Unkontrollierbare Massennutzung
Der Nachrichtenindustrie droht ein böses Erwachen, wenn Urheberrechtsfragen im Internet ungeklärt bleiben.
Noch spottet das Feuilleton über die Musik- und die Filmindustrie, die das Internet „verschlafen“ haben und vor dem Filesharing im World Wide Web, wie es aussieht, klein beigeben müssen. Doch das böse Erwachen kommt noch. Auch der klassischen Nachrichtenindustrie wird ein solches Schicksal nicht erspart bleiben, was sie wohl mehr oder weniger ahnt, doch die Kernfragen sind noch immer unbeantwortet : Wie legt man das traditionelle Business-Modell der Medienindustrie auf das Internet-Zeitalter um ?
Österreichische Chefredakteure lernen gerade neue fremdartige Ausdrücke wie Blog, Twitter oder Newsfeed. Die Antworten der Medienindustrie auf das Internet-Zeitalter sind seit Jahren die gleichen : Guter Hintergrundjournalismus, ausrecherchierte Geschichten, fundierte Meinungen und „Lesegenuss“ auf raschelndem Papier werden Zeitungen auch in Zukunft unabkömmlich machen.Blödsinn. Das Internet fegt schon jetzt darüber hinweg. Der Zeitungsconsulter Mario García berichtet von der chilenischen Tageszeitung El Mercurio, die ihre Meinungsseite den Lesern „übergeben“ hat, indem sie sie aufforderte, unentgeltlich einen Meinungsblog zu verfassen, der dann in seinen besten Auszügen auch abgedruckt wird. Und was geschah ? 400 freiwillige Blogger füllen nun die Zeitungsspalte und das dazugehörige Web-Portal gratis in einer vom Publikum überaus geschätzten Vielfalt an unterschiedlichen Beiträgen. Die Negativseite : Zehn angestellte, angesehene Meinungsjournalisten verloren ihren Job.
Aussterbende Rasse
Oder : Wie lange wird das Argument noch gelten, Journalisten seien als „Nachrichtenaufbereiter“ unabkömmlich ? Schon jetzt erledigen maßgeschneiderte Suchalgorithmen diese Aufgabe, die „Gatekeeper“ im alten publizistischen Sinn wird bald keiner mehr brauchen, das erledigen Maschinen. Bleiben also noch die originäre Reportage vor Ort und der Investigativjournalismus im Sinne demokratischer Kontrolle. Doch können Zeitungen davon leben ? Im kommerziellen Sinn wohl kaum. Das Prinzip „Online First“ und sein Versuch, die Wertschöpfung journalistischer Arbeit ins Internet zu verlegen, ist eine Antwort darauf, aber keine kommerziell nachhaltige. Wenn es Zeitungen schaffen, 20 Prozent ihrer Werbeumsätze aus dem Internet zu schöpfen, ist das schon sehr viel.

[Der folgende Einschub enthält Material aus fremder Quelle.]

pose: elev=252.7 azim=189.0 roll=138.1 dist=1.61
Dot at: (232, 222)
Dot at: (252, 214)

Und was bleibt für den einzelnen Journalisten ? Ein Beitrag für eine Zeitung oder ein Magazin, einmal ins Internet gestellt, verbreitet sich in Windeseile. Die Wertschöpfungskette intellektuellen Eigentums bricht genauso schnell. Content ist heute umsonst. Hier setzt die österreichische Urheberrechtsvereinigung Literar-Mechana an, die Autoren und Journalisten mit Reprografievergütung und Bibliothekstantieme zumindest ein kleines Trostpflaster anbietet.

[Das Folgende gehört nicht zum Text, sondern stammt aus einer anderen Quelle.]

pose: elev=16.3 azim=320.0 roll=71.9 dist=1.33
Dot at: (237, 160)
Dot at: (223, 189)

Wie der Name „Reprografievergütung“ aber bereits sagt, handelt es sich dabei um ein schon lange überholtes Prinzip, nach dem Käufer und Betreiber von Fotokopiergeräten eine Abgabe leisten müssen, früher „Kopierschilling“ genannt. Was ist mit dem Internet ? Die Literar-Mechana bemüht sich nun immerhin um eine Rechtewahrung bezüglich Google Books, wie Geschäftsführerin Sandra Csillag kürzlich mitteilte. Und ein Geschäftsmodell für die „unkontrollierbare Massennutzung im digitalen Bereich“ soll gemeinsam mit der deutschen VG Wort ausgearbeitet werden. Man darf gespannt sein.